■ What you will do: Please update the stretch from the line containing "incorporating routine cleaning" through the line containing "Product details" by replacing "water feature" with "garden pond" and leaving everything else unchanged. Give back only those lines, without the pictures.

--- Data for review ---

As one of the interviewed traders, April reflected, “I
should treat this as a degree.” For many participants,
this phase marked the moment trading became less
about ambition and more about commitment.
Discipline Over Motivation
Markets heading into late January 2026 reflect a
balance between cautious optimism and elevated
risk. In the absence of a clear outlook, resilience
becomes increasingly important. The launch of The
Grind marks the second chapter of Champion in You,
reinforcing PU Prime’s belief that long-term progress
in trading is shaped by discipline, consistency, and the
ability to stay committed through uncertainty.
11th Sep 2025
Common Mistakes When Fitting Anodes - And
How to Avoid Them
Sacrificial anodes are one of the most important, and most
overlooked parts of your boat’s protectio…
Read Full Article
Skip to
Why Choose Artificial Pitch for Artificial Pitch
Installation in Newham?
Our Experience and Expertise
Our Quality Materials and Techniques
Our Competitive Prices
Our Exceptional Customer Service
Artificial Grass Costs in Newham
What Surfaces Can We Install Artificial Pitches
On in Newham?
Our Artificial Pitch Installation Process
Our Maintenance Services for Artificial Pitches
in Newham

---
--- Data for review ---

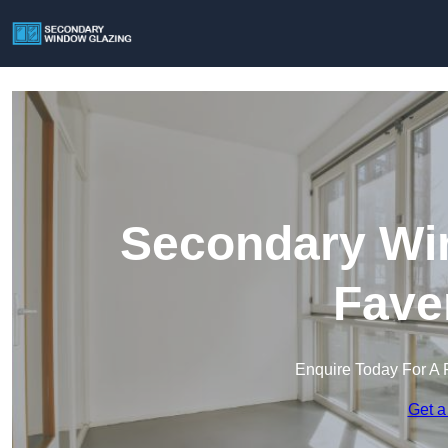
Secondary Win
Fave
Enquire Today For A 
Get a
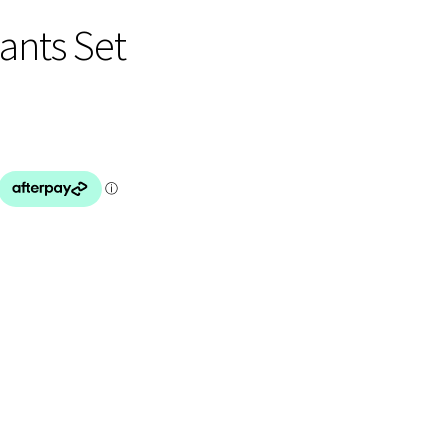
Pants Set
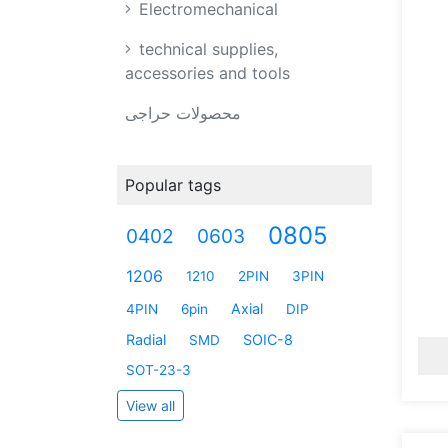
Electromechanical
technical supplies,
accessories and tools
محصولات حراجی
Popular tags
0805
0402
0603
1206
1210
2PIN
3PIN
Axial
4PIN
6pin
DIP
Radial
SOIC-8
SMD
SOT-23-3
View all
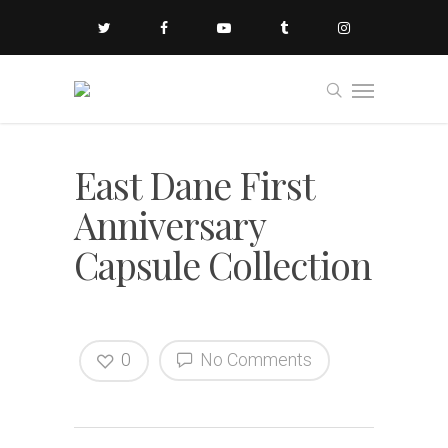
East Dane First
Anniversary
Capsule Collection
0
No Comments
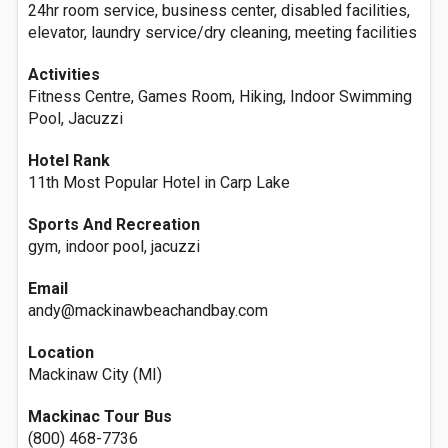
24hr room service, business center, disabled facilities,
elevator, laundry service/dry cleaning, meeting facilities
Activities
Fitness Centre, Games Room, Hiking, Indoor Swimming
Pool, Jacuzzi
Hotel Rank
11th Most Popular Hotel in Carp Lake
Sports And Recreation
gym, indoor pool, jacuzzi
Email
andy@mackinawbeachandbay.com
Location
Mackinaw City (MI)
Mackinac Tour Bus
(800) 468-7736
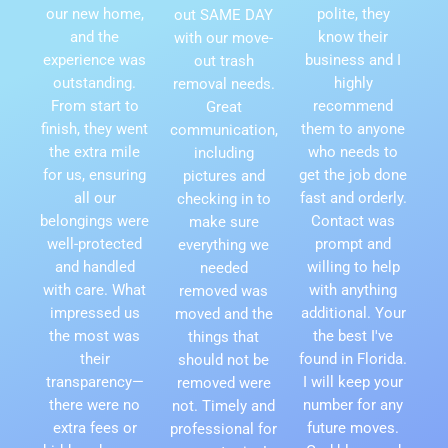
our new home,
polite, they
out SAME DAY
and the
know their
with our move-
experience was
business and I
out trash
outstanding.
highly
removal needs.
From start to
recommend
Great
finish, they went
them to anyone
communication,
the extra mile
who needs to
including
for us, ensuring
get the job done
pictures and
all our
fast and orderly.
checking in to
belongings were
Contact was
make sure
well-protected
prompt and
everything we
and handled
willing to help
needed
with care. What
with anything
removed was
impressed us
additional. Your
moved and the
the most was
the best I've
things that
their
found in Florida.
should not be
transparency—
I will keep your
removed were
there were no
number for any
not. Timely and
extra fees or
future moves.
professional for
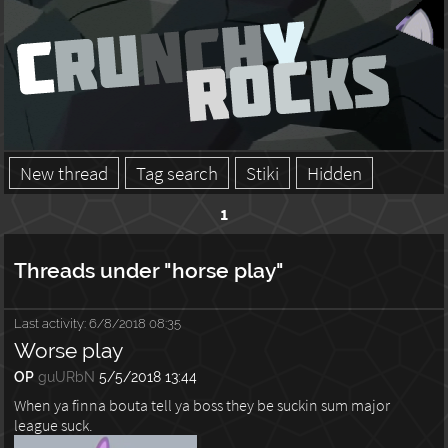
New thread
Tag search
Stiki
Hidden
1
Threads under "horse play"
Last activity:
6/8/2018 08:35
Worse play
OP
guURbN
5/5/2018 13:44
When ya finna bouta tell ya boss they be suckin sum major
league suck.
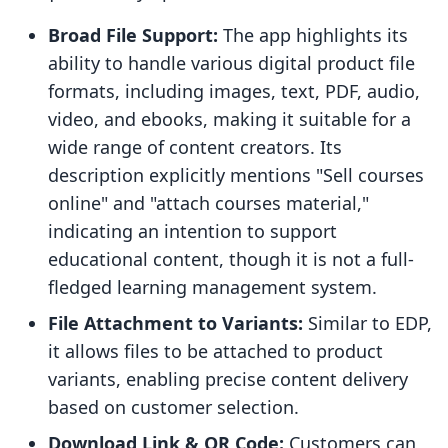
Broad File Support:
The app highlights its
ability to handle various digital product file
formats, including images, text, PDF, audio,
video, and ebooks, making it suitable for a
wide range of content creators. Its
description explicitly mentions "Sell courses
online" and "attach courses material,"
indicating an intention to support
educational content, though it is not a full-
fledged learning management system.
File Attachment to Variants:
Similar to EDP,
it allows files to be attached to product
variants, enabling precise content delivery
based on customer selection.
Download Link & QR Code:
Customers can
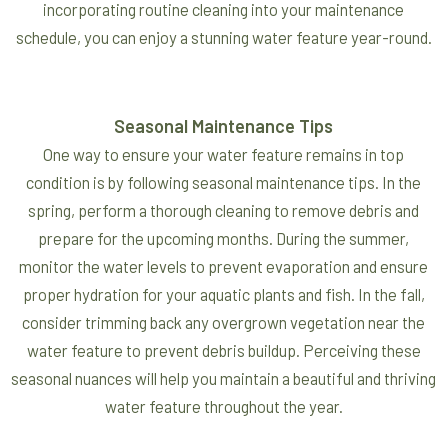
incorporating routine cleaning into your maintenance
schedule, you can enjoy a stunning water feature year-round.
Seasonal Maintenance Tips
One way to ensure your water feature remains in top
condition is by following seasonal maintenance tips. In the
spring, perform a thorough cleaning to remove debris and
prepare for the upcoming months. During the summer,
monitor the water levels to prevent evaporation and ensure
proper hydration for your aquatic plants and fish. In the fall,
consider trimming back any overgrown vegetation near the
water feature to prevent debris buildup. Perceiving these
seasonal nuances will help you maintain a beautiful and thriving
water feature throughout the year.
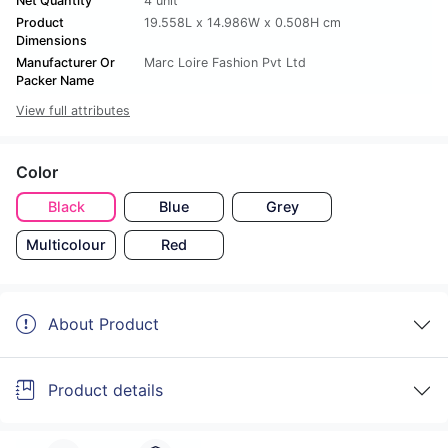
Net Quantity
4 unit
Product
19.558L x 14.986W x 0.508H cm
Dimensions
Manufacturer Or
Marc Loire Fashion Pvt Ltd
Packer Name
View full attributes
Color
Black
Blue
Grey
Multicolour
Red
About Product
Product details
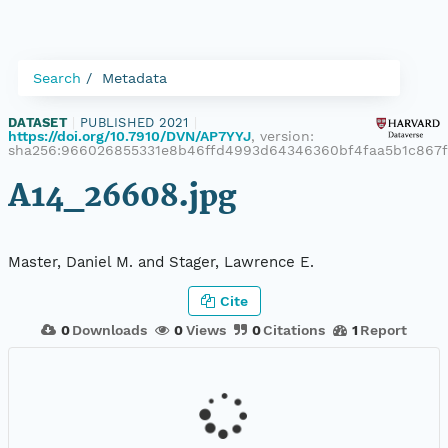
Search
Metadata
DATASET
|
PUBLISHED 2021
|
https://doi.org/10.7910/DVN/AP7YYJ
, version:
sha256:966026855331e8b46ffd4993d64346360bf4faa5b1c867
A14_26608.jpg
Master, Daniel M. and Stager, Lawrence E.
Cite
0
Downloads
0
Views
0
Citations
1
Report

---

■ Task output:
incorporating routine cleaning into your maintenance
schedule, you can enjoy a stunning garden pond year-round.
Seasonal Maintenance Tips
One way to ensure your garden pond remains in top
condition is by following seasonal maintenance tips. In the
spring, perform a thorough cleaning to remove debris and
prepare for the upcoming months. During the summer,
monitor the water levels to prevent evaporation and ensure
proper hydration for your aquatic plants and fish. In the fall,
consider trimming back any overgrown vegetation near the
garden pond to prevent debris buildup. Perceiving these
seasonal nuances will help you maintain a beautiful and thriving
garden pond throughout the year.
Net Quantity
4 unit
Product
19.558L x 14.986W x 0.508H cm
Dimensions
Manufacturer Or
Marc Loire Fashion Pvt Ltd
Packer Name
View full attributes
Color
Black
Blue
Grey
Multicolour
Red
About Product
Product details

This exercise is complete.